# [ACTIVITY]
Could you copy, word for word, only the lines from the one containing "och bekanta') 8e" through the last line of the records below, both included?

# [Source texts of formatted documents]

--- START ---

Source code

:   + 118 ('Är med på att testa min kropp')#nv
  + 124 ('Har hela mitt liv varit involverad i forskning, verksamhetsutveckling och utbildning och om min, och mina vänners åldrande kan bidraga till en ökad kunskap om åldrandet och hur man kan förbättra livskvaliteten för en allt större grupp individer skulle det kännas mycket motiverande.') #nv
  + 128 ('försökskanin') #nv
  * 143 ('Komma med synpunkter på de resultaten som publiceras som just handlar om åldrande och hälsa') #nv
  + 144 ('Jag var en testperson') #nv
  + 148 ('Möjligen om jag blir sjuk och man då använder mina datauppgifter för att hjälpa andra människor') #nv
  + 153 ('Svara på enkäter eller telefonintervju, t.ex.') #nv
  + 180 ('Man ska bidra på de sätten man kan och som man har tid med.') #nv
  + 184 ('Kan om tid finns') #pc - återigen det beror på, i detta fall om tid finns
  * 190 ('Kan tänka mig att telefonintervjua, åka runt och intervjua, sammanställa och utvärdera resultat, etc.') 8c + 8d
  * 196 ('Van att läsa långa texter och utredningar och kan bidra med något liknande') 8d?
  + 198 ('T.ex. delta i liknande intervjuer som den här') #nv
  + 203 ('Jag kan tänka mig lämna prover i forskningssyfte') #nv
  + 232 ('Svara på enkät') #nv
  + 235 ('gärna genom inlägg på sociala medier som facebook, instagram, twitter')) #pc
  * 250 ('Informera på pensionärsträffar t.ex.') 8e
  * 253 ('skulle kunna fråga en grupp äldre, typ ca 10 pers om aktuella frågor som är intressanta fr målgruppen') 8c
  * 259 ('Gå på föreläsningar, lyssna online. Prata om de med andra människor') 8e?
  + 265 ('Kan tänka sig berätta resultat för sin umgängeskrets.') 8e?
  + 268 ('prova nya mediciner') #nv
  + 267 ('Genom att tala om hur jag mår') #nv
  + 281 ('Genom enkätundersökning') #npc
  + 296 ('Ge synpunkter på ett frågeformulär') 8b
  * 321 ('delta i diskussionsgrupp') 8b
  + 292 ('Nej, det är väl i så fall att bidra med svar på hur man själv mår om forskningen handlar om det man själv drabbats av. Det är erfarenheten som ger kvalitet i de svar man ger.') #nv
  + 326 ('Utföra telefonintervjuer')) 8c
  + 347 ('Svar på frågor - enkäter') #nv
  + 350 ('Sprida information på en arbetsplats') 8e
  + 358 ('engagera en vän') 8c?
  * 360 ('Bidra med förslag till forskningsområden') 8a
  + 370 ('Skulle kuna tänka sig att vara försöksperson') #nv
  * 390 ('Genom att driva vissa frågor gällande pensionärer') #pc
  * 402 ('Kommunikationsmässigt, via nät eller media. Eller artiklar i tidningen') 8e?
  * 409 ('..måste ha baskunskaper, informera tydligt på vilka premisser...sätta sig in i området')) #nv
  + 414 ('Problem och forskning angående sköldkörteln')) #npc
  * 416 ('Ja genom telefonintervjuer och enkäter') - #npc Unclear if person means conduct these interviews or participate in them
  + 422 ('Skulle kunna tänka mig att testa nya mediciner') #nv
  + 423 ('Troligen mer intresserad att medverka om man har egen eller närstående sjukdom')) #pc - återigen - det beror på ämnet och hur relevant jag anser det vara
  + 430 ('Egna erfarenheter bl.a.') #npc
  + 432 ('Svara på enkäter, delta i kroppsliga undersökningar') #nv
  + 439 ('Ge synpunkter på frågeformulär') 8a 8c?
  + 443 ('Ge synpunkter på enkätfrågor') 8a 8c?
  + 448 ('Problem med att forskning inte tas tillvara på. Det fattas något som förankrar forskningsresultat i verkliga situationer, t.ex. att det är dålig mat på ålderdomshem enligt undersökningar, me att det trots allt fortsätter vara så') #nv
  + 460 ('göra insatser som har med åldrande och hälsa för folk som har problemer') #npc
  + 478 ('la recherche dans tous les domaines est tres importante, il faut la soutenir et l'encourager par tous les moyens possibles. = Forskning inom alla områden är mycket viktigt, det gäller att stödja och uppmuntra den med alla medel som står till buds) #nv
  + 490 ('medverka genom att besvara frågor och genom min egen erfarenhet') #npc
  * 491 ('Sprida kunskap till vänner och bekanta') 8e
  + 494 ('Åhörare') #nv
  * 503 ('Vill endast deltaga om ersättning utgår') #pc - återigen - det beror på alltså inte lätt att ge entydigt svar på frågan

--- END ---

# [SOLUTION TO THE PROBLEM]
  * 491 ('Sprida kunskap till vänner och bekanta') 8e
  + 494 ('Åhörare') #nv
  * 503 ('Vill endast deltaga om ersättning utgår') #pc - återigen - det beror på alltså inte lätt att ge entydigt svar på frågan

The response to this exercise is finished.